> [抽出テキスト]

• • •

また、船外機以外については、当社グループ初となるバッテリー駆動の自律型電動ゼロターン乗用芝刈り機のプロトタイプ「Honda Autonomous Work Mower(以下「Honda AWM」という。)」を、2023年10月に米国・ケンタッキー州ルイビル市で開催された「Equip Exposition 2023」へ出展しました。「Honda AWM」は、ティーチング&プレイバック機能により、事前に学習したルートに沿って自動で芝刈り作業行います。2024年初めには、米国の大手造園会社との実証実験を終え、今後も企業との実証を重ねる中で、「Honda AWM」の更なる改良をめざします。
当社グループはこれからも、「新たな価値創造」へ向けた取り組みを加速していきます。
航空機においては、Honda独自の最先端技術を開発して、空の世界においても新しい価値を創造し、長期的な観点から航空機ビジネスを成長させていくためのビジネス基盤の構築をしてまいりました。
2023年10月に米国ネバダ州ラスベガスにて開催された世界最大のビジネス航空機ショー、2023 ビジネス アビエーション コンベンション アンド エキシビション(2023 NBAA-BACE)にて、開発中の新型小型ビジネスジェット機の名称「HondaJet Echelon」を発表しました。「HondaJet Echelon」は、あらゆる面で移動効率を高め、ライトジェット機より上位の機体カテゴリーと同等レベルの飛行体験を提供します。Honda独自の技術である主翼上面エンジン配置、自然層流翼型・ノーズ、コンポジット胴体をさらに進化させたことで、乗員・乗客合わせて最大11名が搭乗できます。
また、2015年後半から「HondaJet」のデリバリーを開始して以来、2023年度には250機目となるデリバリーを達成しました。「HondaJet」は14カ国・地域で型式証明を取得しており、総飛行時間は21万時間以上を記録し、航空機の信頼指数であるDispatch Reliability(出発信頼度)(注2)において、高い信頼性で業界をリードしています。
パワープロダクツ事業及びその他の事業に係る研究開発支出は、264億円となりました。
(注) 1 当社調べ(2024年1月時点)
2 運行予定時刻から15分以内に出発した割合のこと。航空業界において、飛行機の信頼性の指数として用いられている。
次世代技術分野においては、2023年10月に開催された「JAPAN MOBILITY SHOW 2023」にて、人と分かり合える独自のAIである協調人工知能「Honda CI(Cooperative Intelligence)」を搭載し、自動走行技術により、ラストワンマイルを誰でも手軽に自由に移動できる二人乗りの四輪電動モビリティの実証車である「Honda CI-MEV」を出展しました。公共交通機関が無い場所での移動や長距離の歩行が困難な場合など、移動範囲が狭くなりがちな人の生活圏の拡張を実現することをめざしています。

• • •

> [課題]
上の抽出テキストのうち、「また、2015年後半から「H」を含む語句で始まり「性で業界をリードしています。」で終わる部分を、文字を一つも変えずに書き写してもらえますか？

> [提供データ]
• • •

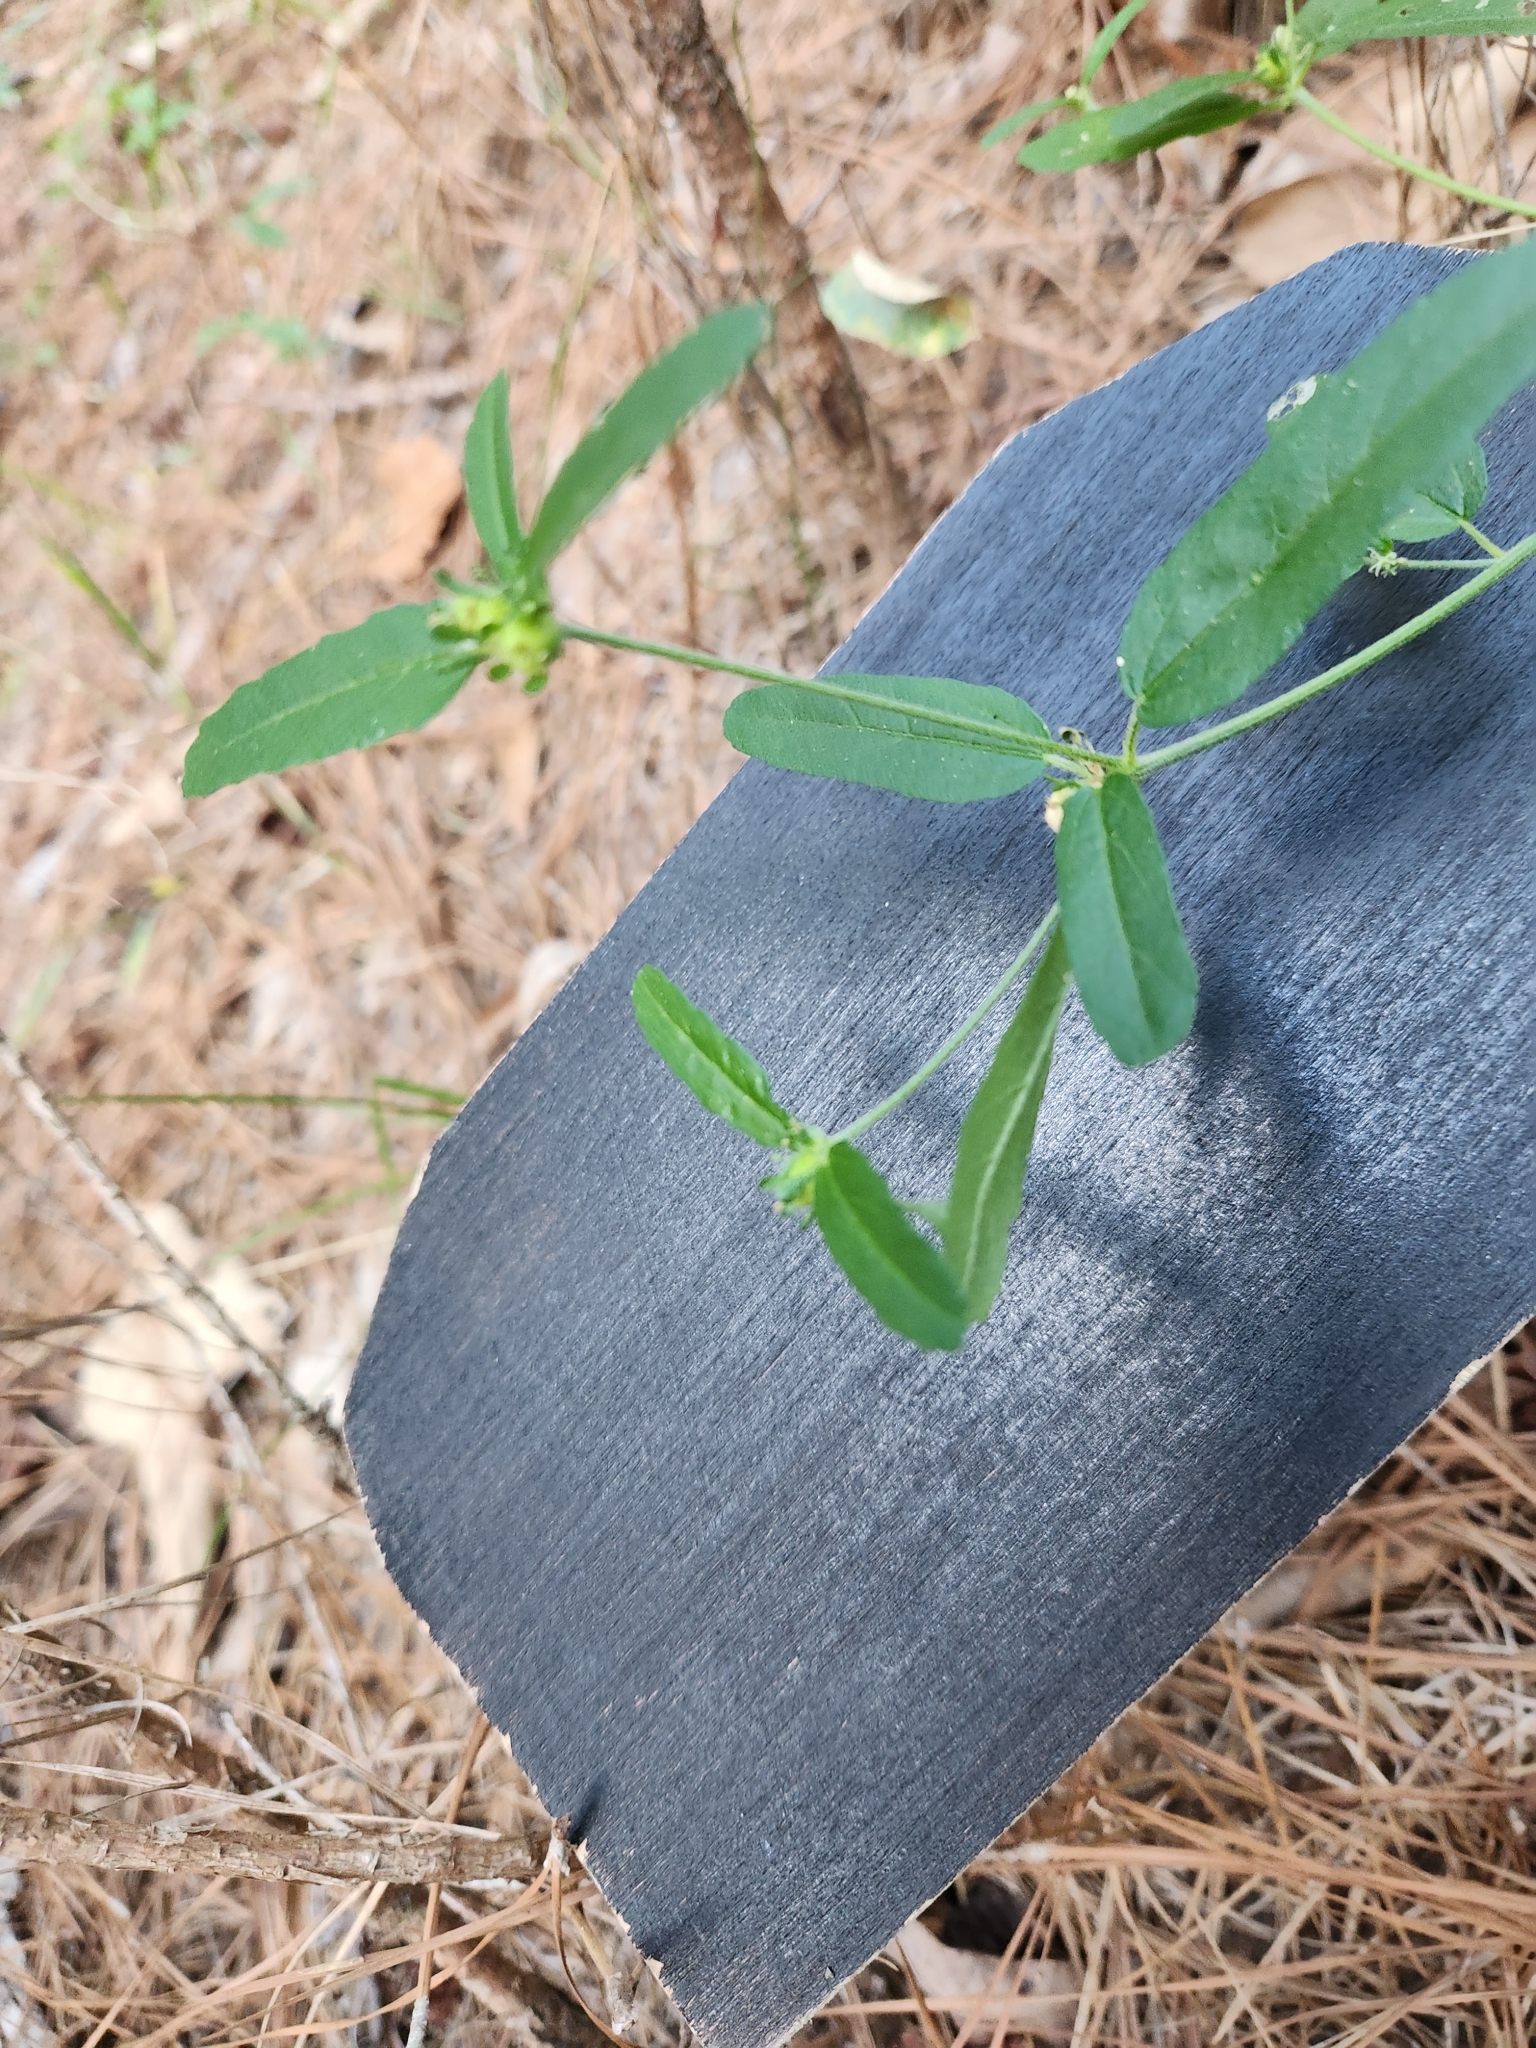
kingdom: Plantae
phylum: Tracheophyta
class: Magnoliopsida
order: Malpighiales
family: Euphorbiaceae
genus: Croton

• • •

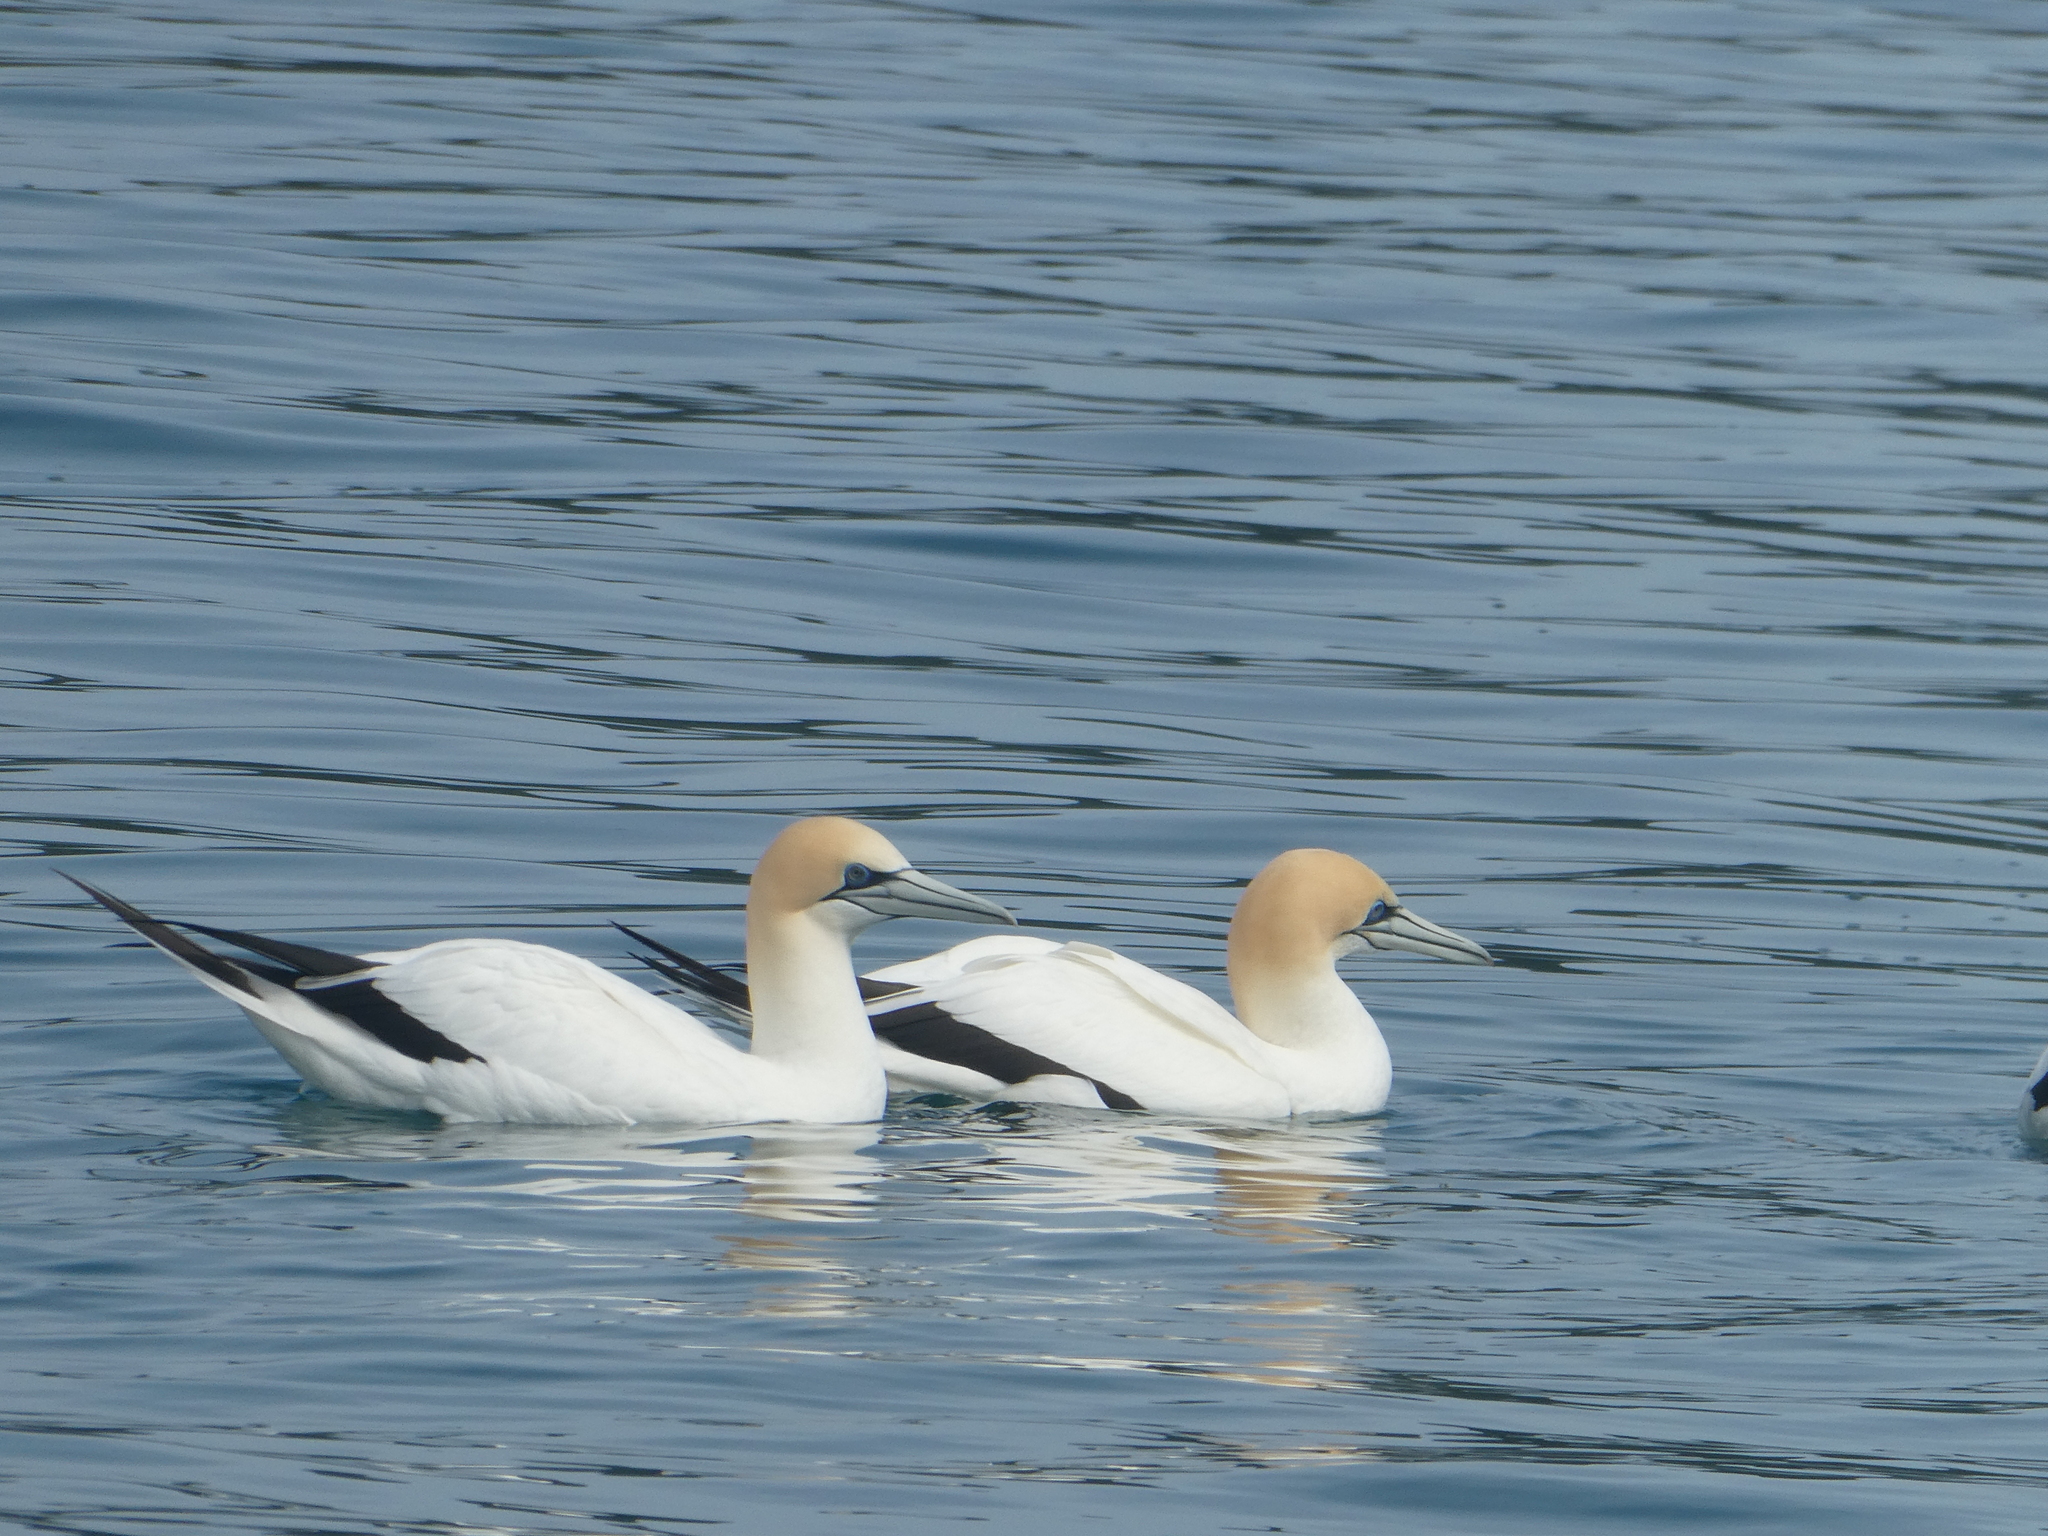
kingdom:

• • •

> [演習結果]
また、2015年後半から「HondaJet」のデリバリーを開始して以来、2023年度には250機目となるデリバリーを達成しました。「HondaJet」は14カ国・地域で型式証明を取得しており、総飛行時間は21万時間以上を記録し、航空機の信頼指数であるDispatch Reliability(出発信頼度)(注2)において、高い信頼性で業界をリードしています。